### PASSAGE TO READ:
CEP290 recruits Rab8a to centrosomes. RPE-1 cells transfected with control or CEP290 siRNAs were (A, B) grown asynchronously in the presence of serum or (C, D) induced to quiescence, and stained with antibodies to gltuamylated tubulin (GT335, green), Rab8a (red), and with DAPI (blue). Bar: 10 μM; insets: 2 μM. (B, D) Histograms quantifying the fold increase in the percentage of cells with fewer than two Rab8a foci at centrosomes. About 100 cells were scored for each siRNA condition, and the histograms showed the averages of three independent experiments. Error bars represent +/- S.D. The average percentage of cells with fewer than two Rab8a foci after transfection with control siRNA was 16.5% in quiescent cells and 9.8% in growing cells.

### CHECK YOUR UNDERSTANDING:
[a] In the figure legend on CEP290 and Rab8a, what was the average percentage of growing cells with fewer than two Rab8a foci after transfection with control siRNA?
[b] Please write a continuation of the figure legend on CEP290 and Rab8a, starting after its last sentence.

### PROVIDED INFORMATION:
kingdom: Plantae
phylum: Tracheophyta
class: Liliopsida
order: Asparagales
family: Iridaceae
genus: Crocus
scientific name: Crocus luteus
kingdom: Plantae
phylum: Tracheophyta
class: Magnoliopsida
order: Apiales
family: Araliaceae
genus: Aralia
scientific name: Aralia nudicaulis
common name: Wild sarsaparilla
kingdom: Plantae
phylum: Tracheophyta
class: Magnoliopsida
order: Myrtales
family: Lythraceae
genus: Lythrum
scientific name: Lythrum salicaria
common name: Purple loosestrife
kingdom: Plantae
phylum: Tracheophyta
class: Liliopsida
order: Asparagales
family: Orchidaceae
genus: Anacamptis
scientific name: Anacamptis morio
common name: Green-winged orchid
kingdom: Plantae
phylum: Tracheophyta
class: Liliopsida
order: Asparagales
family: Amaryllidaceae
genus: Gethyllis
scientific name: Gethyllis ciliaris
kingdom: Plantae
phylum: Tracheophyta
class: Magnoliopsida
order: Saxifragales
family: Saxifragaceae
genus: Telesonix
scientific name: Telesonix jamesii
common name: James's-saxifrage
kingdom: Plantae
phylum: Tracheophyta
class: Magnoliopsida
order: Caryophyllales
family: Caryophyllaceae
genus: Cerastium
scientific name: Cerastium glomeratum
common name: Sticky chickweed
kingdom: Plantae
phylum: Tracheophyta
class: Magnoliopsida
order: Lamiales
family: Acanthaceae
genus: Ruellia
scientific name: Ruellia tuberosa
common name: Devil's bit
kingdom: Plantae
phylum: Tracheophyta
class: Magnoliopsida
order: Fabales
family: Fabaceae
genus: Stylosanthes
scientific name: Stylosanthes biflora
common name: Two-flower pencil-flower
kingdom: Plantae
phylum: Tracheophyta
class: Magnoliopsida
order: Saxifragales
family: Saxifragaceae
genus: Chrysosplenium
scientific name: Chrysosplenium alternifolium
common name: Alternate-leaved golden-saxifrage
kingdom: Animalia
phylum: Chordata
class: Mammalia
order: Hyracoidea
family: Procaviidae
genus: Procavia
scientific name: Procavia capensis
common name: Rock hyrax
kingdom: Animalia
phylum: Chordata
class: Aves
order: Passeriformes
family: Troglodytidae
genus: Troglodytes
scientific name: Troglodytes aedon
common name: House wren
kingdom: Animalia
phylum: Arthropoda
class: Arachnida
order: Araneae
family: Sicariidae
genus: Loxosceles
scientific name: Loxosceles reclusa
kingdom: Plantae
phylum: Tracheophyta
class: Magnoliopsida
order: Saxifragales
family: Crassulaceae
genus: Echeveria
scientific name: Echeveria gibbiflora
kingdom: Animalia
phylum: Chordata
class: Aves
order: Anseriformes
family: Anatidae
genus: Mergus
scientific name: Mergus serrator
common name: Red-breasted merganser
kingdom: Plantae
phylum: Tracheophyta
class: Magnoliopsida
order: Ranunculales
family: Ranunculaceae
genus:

### OUTPUTS IN ORDER:
[a] 9.8%

[b]
Figure 5

CEP290 regulates entry of Rab8a into the primary cilium and interacts with Rab8a in vivo. (A) RPE-1 cells transfected with control or CEP290 siRNAs, induced to quiescence, and stained with antibodies to glutamylated tubulin (GT335, green), Rab8a or polaris (red), and with DAPI (blue). A ciliated cell is shown in each case. Bar: 10 μM; insets: 2 μM. (B) A histogram quantifying the percentage of ciliated cells that were positive for Rab8a at the cilium. About 100 cells from the ciliated population of cells treated with control or CEP290 siRNA were scored, and the averages of four independent experiments were shown. Error bars represent +/- S.D. (C) Western blotting of CEP290 and Rab8a in RPE-1 cells treated with control or CEP290 siRNAs. α-tubulin was used as a loading control. (D) Western blotting of endogenous CEP290, CP110 and Rab8a after immunoprecipitation with anti-Flag (control), anti-CEP290, anti-CP110, or anti-Rab8a antibodies from growing or quiescent 3T3 cell extracts. IN, input.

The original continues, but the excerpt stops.